50-Word Biography of Presenting Author
My name is Sofia Ahmed and I am a PhD (3rd year) student at York University. I am a Muslim mother and from racial background who is raising three empowered children. I always worked hard, not only while mothering but academically as well and received recognition of my hard work. For example, I received awards such as, Mitacs Research Training Award (RTA), Master’s Entrance Scholarship, Stewart Moore Scholarship, Mary Fuller Scholarships, Freed-Orman Scholarship, LEAD Medallion Scholar Recipient, Ethel Armstrong Doctorate Award and The Karen Hadley Memorial Award.


11:40am - 11:55am

A New Motherhood: Does Surrogacy End Or Reinforce Patriarchy?

Elisa Baiocco

Sapienza University of Rome, Italy

Gender studies and feminist political philosophy have always prioritised the issue of motherhood, also rejecting its patriarchal narratives (Rich): having always felt threatened by motherhood (given its inaccessibility to men), patriarchy has put the power to give birth under control, prescribing how “good mothers” must behave (not doing the same for fathers) (Botti).

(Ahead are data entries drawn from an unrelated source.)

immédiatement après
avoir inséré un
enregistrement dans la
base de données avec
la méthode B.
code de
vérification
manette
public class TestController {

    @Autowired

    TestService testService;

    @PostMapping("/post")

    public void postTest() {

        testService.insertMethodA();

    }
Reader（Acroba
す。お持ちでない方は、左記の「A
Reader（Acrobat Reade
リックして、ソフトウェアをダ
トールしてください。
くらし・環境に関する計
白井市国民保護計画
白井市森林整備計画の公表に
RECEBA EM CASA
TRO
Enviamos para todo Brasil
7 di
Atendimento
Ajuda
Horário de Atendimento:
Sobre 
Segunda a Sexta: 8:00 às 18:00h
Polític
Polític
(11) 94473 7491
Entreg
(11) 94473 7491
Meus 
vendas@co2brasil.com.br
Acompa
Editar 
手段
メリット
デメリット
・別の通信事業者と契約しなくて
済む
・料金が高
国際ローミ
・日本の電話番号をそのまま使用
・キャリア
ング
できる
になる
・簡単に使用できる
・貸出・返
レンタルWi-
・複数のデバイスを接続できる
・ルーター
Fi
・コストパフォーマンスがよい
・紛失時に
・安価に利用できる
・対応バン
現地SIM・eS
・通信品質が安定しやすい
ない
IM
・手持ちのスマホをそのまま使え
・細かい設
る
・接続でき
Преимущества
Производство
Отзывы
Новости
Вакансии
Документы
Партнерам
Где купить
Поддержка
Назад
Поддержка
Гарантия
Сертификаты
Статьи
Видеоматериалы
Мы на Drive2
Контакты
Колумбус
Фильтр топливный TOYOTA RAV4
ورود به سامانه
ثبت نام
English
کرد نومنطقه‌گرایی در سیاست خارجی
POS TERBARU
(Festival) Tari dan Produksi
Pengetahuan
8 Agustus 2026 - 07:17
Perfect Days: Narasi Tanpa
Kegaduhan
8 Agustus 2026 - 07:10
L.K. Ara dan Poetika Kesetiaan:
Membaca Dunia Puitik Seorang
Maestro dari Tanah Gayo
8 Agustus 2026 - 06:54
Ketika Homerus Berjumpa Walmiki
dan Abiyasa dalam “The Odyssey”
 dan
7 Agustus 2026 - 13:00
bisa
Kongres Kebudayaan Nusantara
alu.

In this scenario, surrogacy introduces the possibility of a “new motherhood”, separating pregnancy from legal motherhood. Is surrogacy a female-empowering work that frees women from the patriarchal control, making them able to sell their gestational services as men can sell sperm (Shalev), or does it risk perpetuating the patriarchal control over motherhood, depotentiating the uncommodifiable maternal relationship characterising pregnancy (Muraro)? This proposal aims at investigating this issue, trying to show that the patriarchal control is exercised both by forcing a woman to be the newborn’s mother and take care of him/her without a redistribution of care tasks in the family (thus forbidding her to work) and by “removing” the peculiar relationship characterising pregnancy, thus neutralising the differences between the sexes in becoming parents. In case of selection, after having introduced the feminist critiques to the patriarchal control over motherhood, the proposal will discuss the various feminist positions on surrogacy, also dealing with what makes a woman a mother, whether pregnancy or social parenthood.

Rich (1977). Of Woman Born. New York: Bantam books.

Botti (2007). Madri cattive. Milano: Il Saggiatore

Shalev (1989). Birth power. New Haven: Yale University Press.

Muraro (1991). L’ordine simbolico della madre. Roma: Editori Riuniti.

50-Word Biography of Presenting Author
I am a second-year PhD student in “Political Studies” at Sapienza University of Rome, also being part of the Sapienza School of Advanced Studies (SSAS). My PhD project deals with the critiques of feminisms and gender studies to the philosophical and juridical debate on surrogacy and reproductive technologies.